Striegl has settled down to an idyllic life in Baguio, where he lives in Kisad Peak on Legarda street. Striegl also teaches wrestling at Fight Corps in Trancoville three times a week, and he currently trains with Floridian Will Chope and Filipino Adam Cacay, who he will corner in an upcoming bout.

“Cornering is fun but it's nerve-wracking. I don't get nervous in my own fights, but when you're cornering a close friend, it's hard.”

While in Baguio Mark has developed a fondness for pinikpikan and confesses to eating balut twice a week leading up to fights.

He's also in a relationship with a Baguio girl, Starr Cabuco, a teacher at the Christian Legacy Academy.

But apart from being a lover, Striegl is also a fighter, and his next encounter will be in May in the Philippines, against an unnamed opponent. PXC's next fight card, this coming February 16, may determine who he will face.

Striegl already has one fighter in his crosshairs: PXC Featherweight title-holder Joe Taimanglo. His message to the Guamanian: “I hope to see you in May.”
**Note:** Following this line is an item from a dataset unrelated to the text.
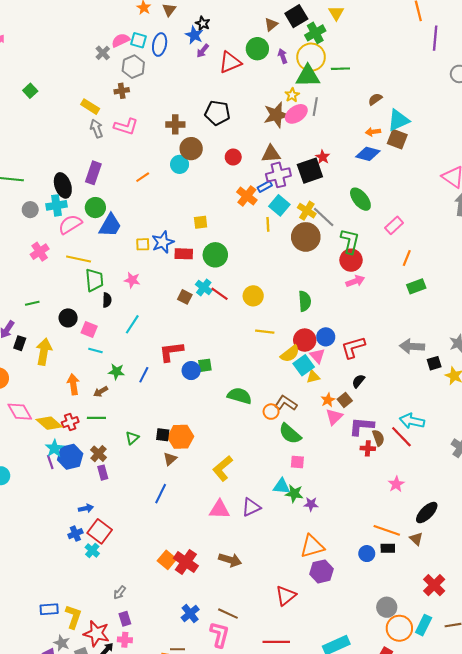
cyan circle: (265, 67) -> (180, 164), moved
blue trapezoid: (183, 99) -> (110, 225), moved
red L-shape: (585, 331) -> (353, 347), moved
“I'm confident I can beat him” he says with not an ounce of bluster in his voice.

But the wrestler-turned-MMA fighter has even bigger goals in mind.

“I'd like to make it to UFC (Ultimate Fighting Championship.) It's the Superbowl of MMA.”

He's reportedly been named by MMA site Bloody Elbow as one of the Filipinos most likely to make it to the UFC.

Who would bet against him? All of his opponents seem to crumble against him. Even those underwater.

Another of Striegl's pastimes is fishing. He loves both the deep-sea variety and fishing in streams. Recently he caught some smallmouth bass in the Salmon River in Idaho.

“I love the battle of fishing” he says.

Striegl craves just about any kind of scrap. That will to win could soon lead him to the pinnacle of the MMA firmament.